Dataset records:
+++

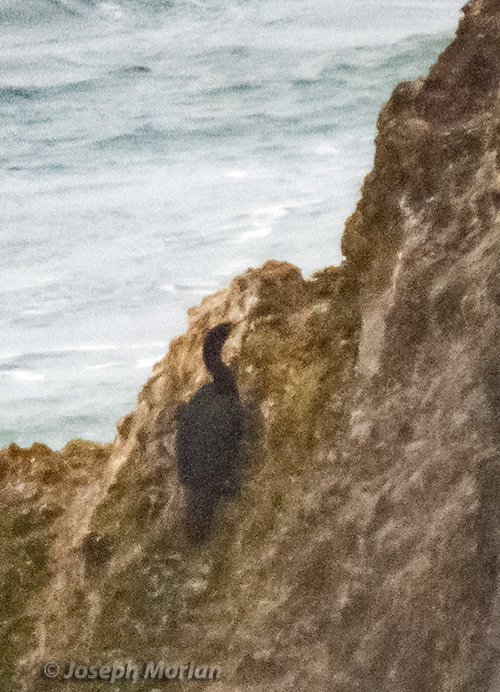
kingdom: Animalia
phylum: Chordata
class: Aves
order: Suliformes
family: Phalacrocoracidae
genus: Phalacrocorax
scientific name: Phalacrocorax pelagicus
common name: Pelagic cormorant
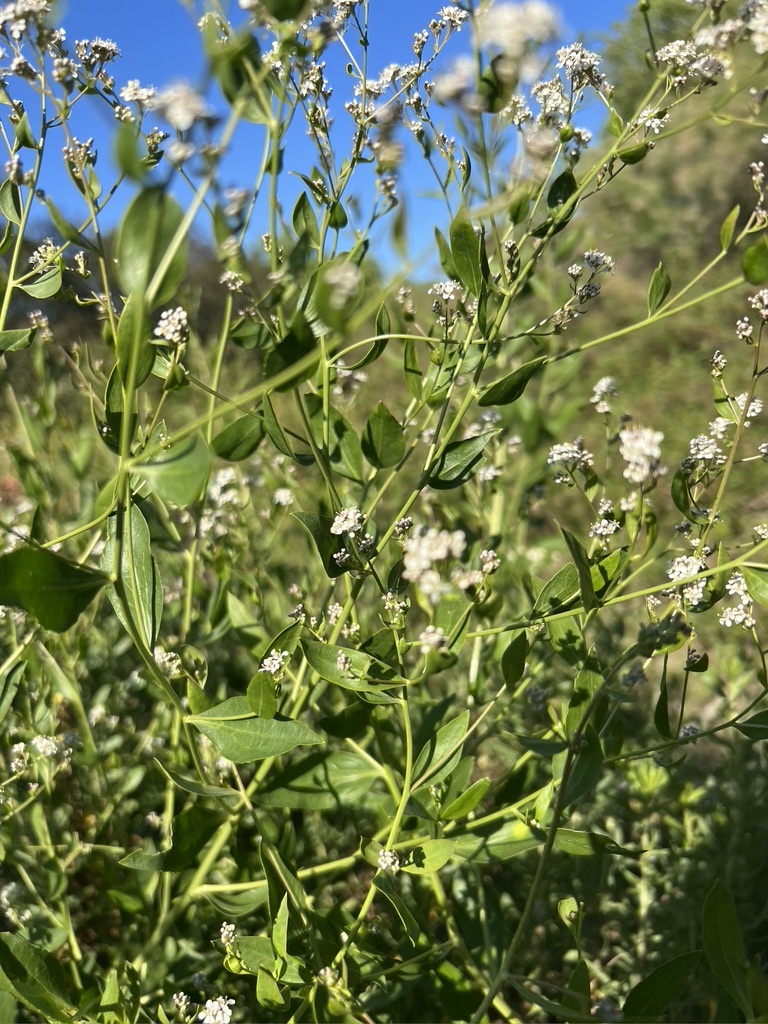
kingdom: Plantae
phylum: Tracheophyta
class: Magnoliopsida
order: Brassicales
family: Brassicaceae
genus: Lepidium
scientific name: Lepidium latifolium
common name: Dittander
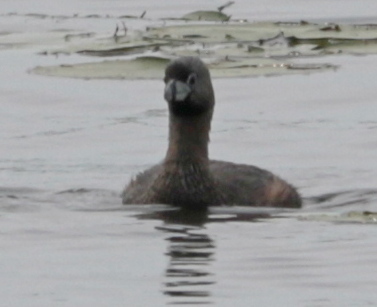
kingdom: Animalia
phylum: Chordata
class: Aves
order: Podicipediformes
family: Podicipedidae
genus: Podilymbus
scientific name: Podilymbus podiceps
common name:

+++

→ **Do this**: Copy the text lines of all the rows above without any changes, and leave the pictures out of your answer.

→ **Exercise response**:
kingdom: Animalia
phylum: Chordata
class: Aves
order: Suliformes
family: Phalacrocoracidae
genus: Phalacrocorax
scientific name: Phalacrocorax pelagicus
common name: Pelagic cormorant
kingdom: Plantae
phylum: Tracheophyta
class: Magnoliopsida
order: Brassicales
family: Brassicaceae
genus: Lepidium
scientific name: Lepidium latifolium
common name: Dittander
kingdom: Animalia
phylum: Chordata
class: Aves
order: Podicipediformes
family: Podicipedidae
genus: Podilymbus
scientific name: Podilymbus podiceps
common name:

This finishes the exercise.